Typically, to discover new kinase inhibitors, screens are performed against recombinant catalytic kinase domains. However, this approach tends to identify ATP-competitive inhibitors that are often members of well-explored compound classes. So, to address this issue, and search for compounds with new mechanisms of inhibition, the authors developed an assay in which the cytotoxicity of compounds against cells specifically transformed with BCR–ABL was compared with their isogenetic parental cell line.

From an initial screen of 50,000 compounds, those that showed good differential cytotoxicity were investigated further, and compounds that were well characterized as targeting the ATP-binding site were discarded.

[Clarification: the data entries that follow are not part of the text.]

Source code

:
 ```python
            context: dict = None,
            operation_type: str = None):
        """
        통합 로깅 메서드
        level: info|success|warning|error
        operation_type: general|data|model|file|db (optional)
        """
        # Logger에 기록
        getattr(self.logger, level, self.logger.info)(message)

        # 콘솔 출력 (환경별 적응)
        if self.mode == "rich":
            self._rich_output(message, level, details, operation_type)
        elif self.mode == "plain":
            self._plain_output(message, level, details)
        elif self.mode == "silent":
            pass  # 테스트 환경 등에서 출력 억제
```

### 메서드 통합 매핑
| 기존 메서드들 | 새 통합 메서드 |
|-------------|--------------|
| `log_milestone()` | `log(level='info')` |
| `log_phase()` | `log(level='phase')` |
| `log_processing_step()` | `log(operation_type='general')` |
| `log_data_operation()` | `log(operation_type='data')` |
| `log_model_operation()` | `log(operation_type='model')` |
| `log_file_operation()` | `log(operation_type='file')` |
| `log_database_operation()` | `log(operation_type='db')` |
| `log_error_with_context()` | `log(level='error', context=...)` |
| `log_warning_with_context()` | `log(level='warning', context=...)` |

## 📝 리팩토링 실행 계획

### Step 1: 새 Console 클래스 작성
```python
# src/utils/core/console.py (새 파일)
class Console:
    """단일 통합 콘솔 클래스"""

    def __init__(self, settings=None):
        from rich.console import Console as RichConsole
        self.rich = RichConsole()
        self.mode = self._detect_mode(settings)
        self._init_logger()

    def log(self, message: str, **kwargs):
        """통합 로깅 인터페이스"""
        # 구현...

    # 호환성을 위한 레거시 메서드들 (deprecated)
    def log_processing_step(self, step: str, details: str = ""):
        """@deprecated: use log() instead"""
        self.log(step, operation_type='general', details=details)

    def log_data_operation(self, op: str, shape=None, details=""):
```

Of the remaining compounds, one class in particular showed excellent differential cytotoxicity and became the focus of further optimization efforts. These led to compounds such as GNF2, which showed comparable potency to imatinib in inhibiting BCR–ABL-expressing cells but, remarkably and in contrast to imatinib, did not inhibit BCR–ABL kinase activity in vitro.

This high cellular selectivity — coupled with the observations that GNF2 did not inhibit any of 63 kinases including BCR–ABL in biochemical assays and binding experiments that demonstrated that GNF2 specifically bound to ABL — suggested that GNF2 inhibited cellular BCR–ABL kinase activity through an allosteric non-ATP-competitive mechanism. On the basis of knowledge about the mechanisms regulating BCR–ABL and their experimental data, the authors proposed that GNF2 stabilizes the inactive conformation of BCR–ABL by mimicking the binding of the myristoylated amino terminus of normal ABL to a binding pocket located near the carboxyl terminus of the kinase. BCR–ABL is not myristoylated and so lacks this auto-inhibitory mechanism. In support of this proposal, mutations to the myristate binding pocket were shown to render BCR–ABL resistant to GNF2, but not to imatinib.

Binding to this pocket distant from the active site of the kinase is consistent with the excellent cellular and enzymatic selectivity of compounds such as GNF2. In addition, GNF2 and imatinib showed synergistic antiproliferative effects when combined, further supporting the idea that they bind to different sites on BCR–ABL.

Compounds such as GNF2 showed good pharmacokinetic behaviour, and so could represent a promising starting point for the development of new drugs with diminished off-target activity. The demonstration that the cellular activity of BCR–ABL can be pharmacologically modulated by non-ATP-competitive inhibitors in a highly selective fashion also suggests that such inhibitors could be found for other kinases of therapeutic interest for which selectivity is a key concern.